Please, could you comment Turkish central bank' interest rate decision?
Keeping interest rates unchanged at 8.5% was in-line with consensus expectations shared by investors and analysts alike. It showcases the central bank’s iteration that Turkey’s current monetary policy is adequate to aid the necessary economic recovery following the latest devastating earthquake.
Natural disasters have left Turkish residents dismantled yet again, fueling further depreciation to its eroded currency. We’ve witnessed the USD/TRY printing modest gains following the decision, weakening the battered lira ahead of the upcoming presidential election. Currently run by Erdogan, which received quite the criticism for the central bank’s increasingly-hawkish monetary policy, Turkey’s crisis may deepen further should he be re-elected.
Future supply-demand imbalances driven by earthquakes are being eyed by the CBRT; it is key for the nation’s central bank to keep an eye out on Turkey’s financial situation to avoid any further deterioration.

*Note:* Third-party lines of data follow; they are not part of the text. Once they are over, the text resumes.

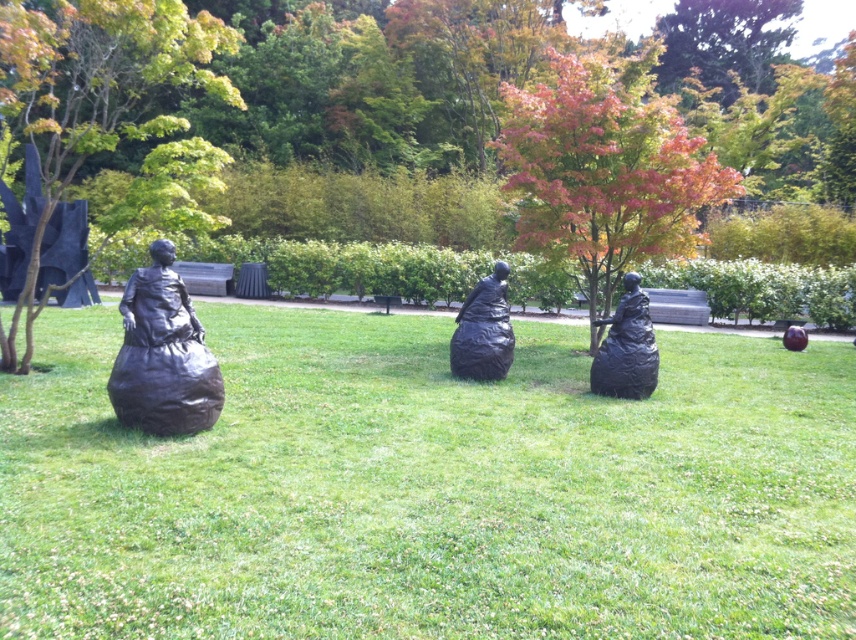
You are standing in the park and want to take a photo of the smooth brown tree at center. If you are currently 15 feet away from it, how many more feet do you need to move forward to reach the tree?

The smooth brown tree at center is 23.55 feet away from the viewer. If you are currently 15 feet away, you need to move forward 8.55 feet more to reach it.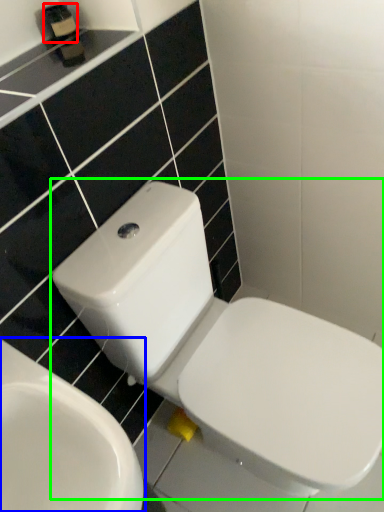
Question: Considering the real-world distances, which object is farthest from toiletry (highlighted by a red box)? toilet (highlighted by a blue box) or toilet (highlighted by a green box)?

Choices:
 (A) toilet
 (B) toilet

Answer: (A)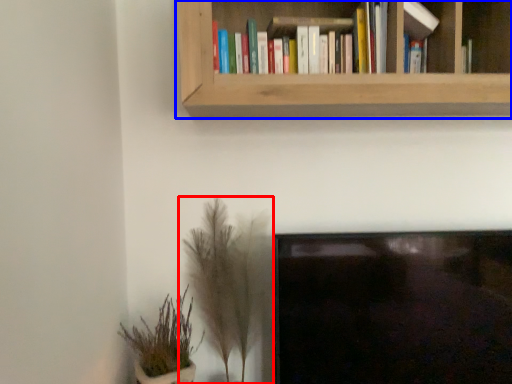
Question: Which of the following is the closest to the observer, houseplant (highlighted by a red box) or bookcase (highlighted by a blue box)?

Choices:
 (A) houseplant
 (B) bookcase

Answer: (B)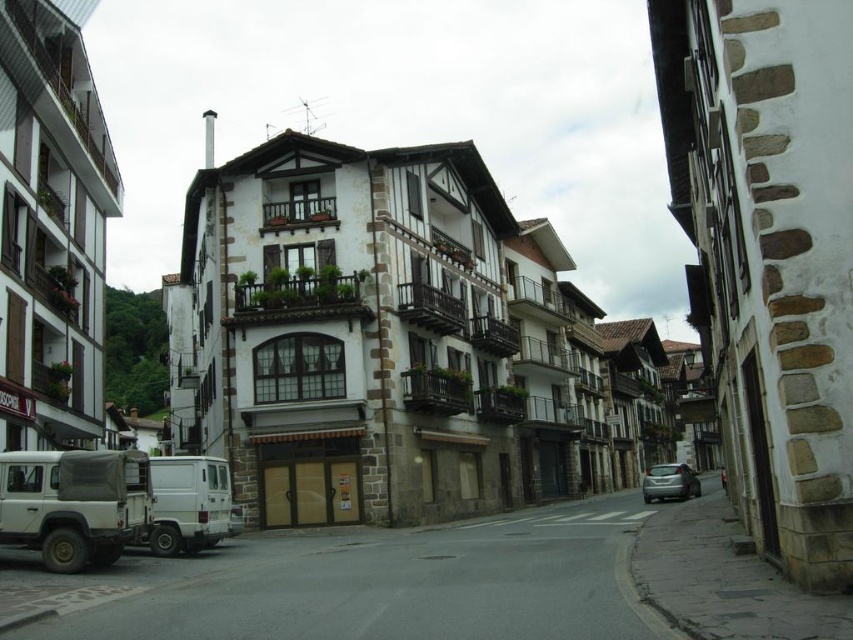
You are a delivery person who needs to park your vehicle between the white matte van at lower left and the satin silver car at lower right. Is there enough space between them for your vehicle which is 4 meters long?

The white matte van at lower left is to the left of satin silver car at lower right, but the distance between them is not specified. Without knowing the exact spacing, it is impossible to determine if there is sufficient room for a 4 meter vehicle.

You are standing at the point marked as point (86, 516) in this European town scene. A tour guide tells you that the distance between you and the viewer is 215.45 feet. If the tour guide asks you to estimate how far you are from the viewer in meters, what would you tell them?

The distance between point (86, 516) and the viewer is 215.45 feet. To convert feet to meters, multiply by 0.3048. 215.45 feet is approximately 65.67 meters. So, you are about 65.67 meters away from the viewer.

You are a tourist standing in the middle of the street looking towards the central building. You see two vehicles parked at the lower left corner of the image. Which one is positioned further to the left between the matte white van at lower left and the white matte van at lower left?

The matte white van at lower left is positioned further to the left compared to the white matte van at lower left as per the description.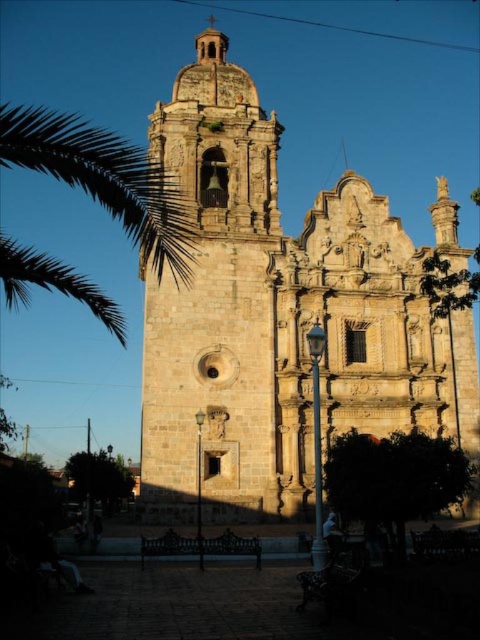
Based on the photo, does stone tower at center have a lesser width compared to green leafy palm at left?

Yes.

Who is lower down, stone tower at center or green leafy palm at left?

stone tower at center is below.

Identify the location of stone tower at center. (216, 300).

The image size is (480, 640). What are the coordinates of `stone tower at center` in the screenshot? It's located at pos(216,300).

From the picture: Who is more distant from viewer, (338,252) or (164,227)?

Positioned behind is point (338,252).

Who is taller, stone church at center or green leafy palm at left?

Standing taller between the two is stone church at center.

At what (x,y) coordinates should I click in order to perform the action: click on stone church at center. Please return your answer as a coordinate pair (x, y). This screenshot has height=640, width=480. Looking at the image, I should click on (279, 317).

Which of these two, stone church at center or stone tower at center, stands shorter?

With less height is stone tower at center.

Is stone church at center to the right of stone tower at center from the viewer's perspective?

Yes, stone church at center is to the right of stone tower at center.

Which is behind, point (233, 477) or point (219, 115)?

Point (219, 115)

You are a GUI agent. You are given a task and a screenshot of the screen. Output one action in this format:
    pyautogui.click(x=<x>, y=<y>)
    Task: Click on the stone church at center
    This screenshot has width=480, height=640.
    Given the screenshot: What is the action you would take?
    pyautogui.click(x=279, y=317)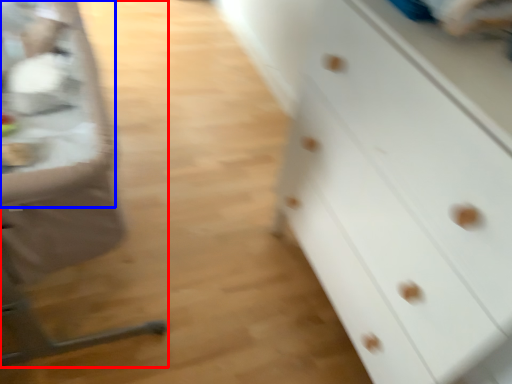
Question: Which object is further to the camera taking this photo, feeding chair (highlighted by a red box) or table (highlighted by a blue box)?

Choices:
 (A) feeding chair
 (B) table

Answer: (B)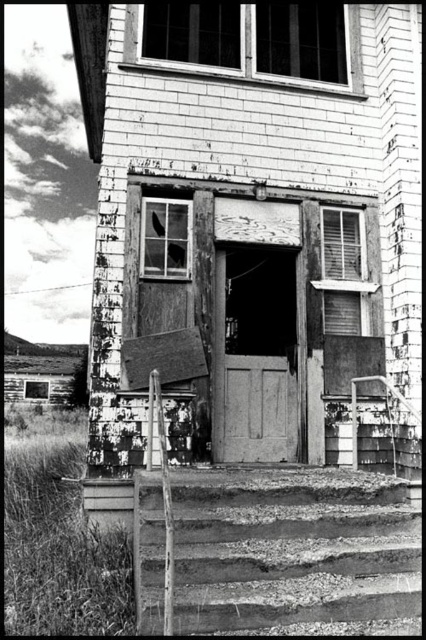
You are standing at point (294, 552) in the image of the old house. What object is located exactly at your current position?

Rusty metal stairs at center are located exactly at point (294, 552).

You are standing in front of the old house and want to enter through the smooth wooden door at center. To reach the door, you must first navigate around the rusty metal stairs at center. Which direction should you move to go around the stairs and approach the door?

Since the rusty metal stairs at center are in front of the smooth wooden door at center, you should move to either the left or right side of the stairs to approach the door.

You are a delivery person trying to deliver a package to the house. The package is too large to fit through the smooth wooden door at center. Can you use the rusty metal stairs at center to reach the second floor instead?

The rusty metal stairs at center are wider than the smooth wooden door at center, so they might provide enough space for the package. However, since the stairs are rusty and the house appears dilapidated, their structural integrity is questionable. It is not advisable to use the rusty metal stairs at center for safety reasons.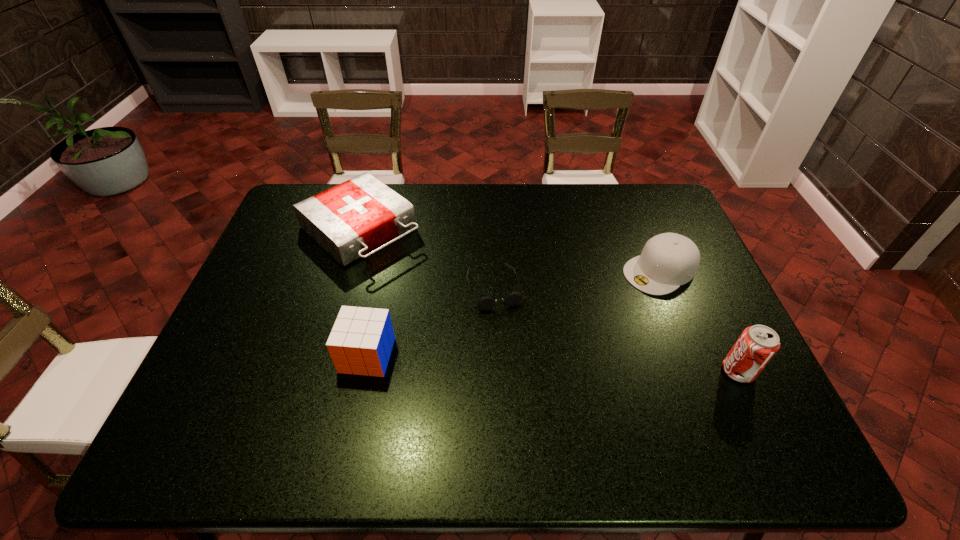
Locate an element on the screen. This screenshot has width=960, height=540. blank region between the cap and the tallest object is located at coordinates (699, 321).

Identify the location of empty space between the second tallest object and the sunglasses. The width and height of the screenshot is (960, 540). (431, 322).

The width and height of the screenshot is (960, 540). I want to click on free point between the tallest object and the cap, so click(699, 321).

You are a GUI agent. You are given a task and a screenshot of the screen. Output one action in this format:
    pyautogui.click(x=<x>, y=<y>)
    Task: Click on the free point between the soda can and the cap
    
    Given the screenshot: What is the action you would take?
    pyautogui.click(x=699, y=321)

Where is `vacant region between the third object from left to right and the cap`? The height and width of the screenshot is (540, 960). vacant region between the third object from left to right and the cap is located at coordinates (578, 279).

This screenshot has height=540, width=960. I want to click on free spot between the second tallest object and the first-aid kit, so click(364, 293).

Locate an element on the screen. The image size is (960, 540). free space that is in between the sunglasses and the tallest object is located at coordinates (616, 329).

Image resolution: width=960 pixels, height=540 pixels. In order to click on free space between the soda can and the first-aid kit in this screenshot , I will do `click(549, 300)`.

Find the location of a particular element. This screenshot has height=540, width=960. object that is the second closest one to the cube is located at coordinates (349, 220).

Locate an element on the screen. object that stands as the closest to the cap is located at coordinates (757, 344).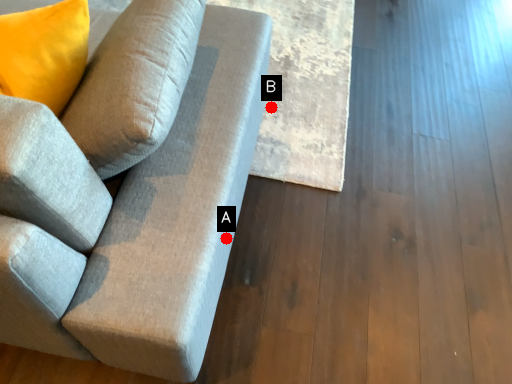
Question: Two points are circled on the image, labeled by A and B beside each circle. Among these points, which one is farthest from the camera?

Choices:
 (A) A is further
 (B) B is further

Answer: (B)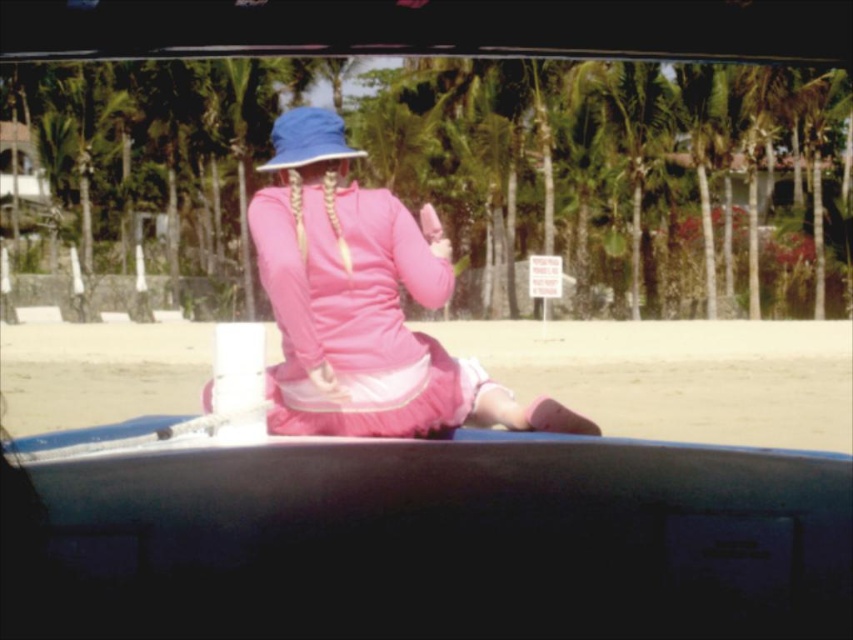
You are a photographer trying to capture a photo of the blue plastic canoe at center and the pink fabric skirt at center from the driver seat of the vehicle. Based on the scene, which object is located to the right of the other?

The blue plastic canoe at center is positioned on the right side of pink fabric skirt at center, so the blue plastic canoe at center is to the right of the pink fabric skirt at center.

You are a photographer trying to capture a photo of the blue plastic canoe at center and the pink fabric skirt at center from the vehicle. Since the window frame is dark and tinted, you need to ensure both objects are fully visible. Which object might be more challenging to see clearly due to its height?

The blue plastic canoe at center has a lesser height compared to the pink fabric skirt at center, so the blue plastic canoe at center might be more challenging to see clearly because it is shorter and could be partially obscured by the window frame.

From the picture: You are a photographer inside a car with a tinted window. You want to capture the girl in the pink outfit on the beach through the window. The pink matte dress at center is exactly at point (x=363, y=305). If your camera can only focus on objects within a 0.1 radius around the center point, will the girl in the pink outfit be in focus?

The pink matte dress at center is exactly at point (x=363, y=305), which is within the 0.1 radius around the center point. Therefore, the girl in the pink outfit will be in focus.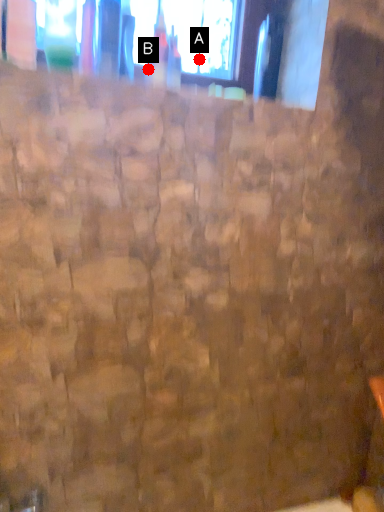
Question: Two points are circled on the image, labeled by A and B beside each circle. Among these points, which one is farthest from the camera?

Choices:
 (A) A is further
 (B) B is further

Answer: (A)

Some light in the dark, industrial production is on the rise and employment is growing, so it’s important to hone this momentum to secure some recovery in the foreseeable future. This will be pivotal not only on a national perspective but also on the macro scale. Turkey is the physical bridge between Asia and Europe, and the robustness of its bilateral relations with the European Union and NATO are significant for the country’s economic welfare and that of its allies.
BITmarkets sends its extended support to its Turkish traders and investors in such troubling times, and we hope that the coming years will be more economically-prosperous.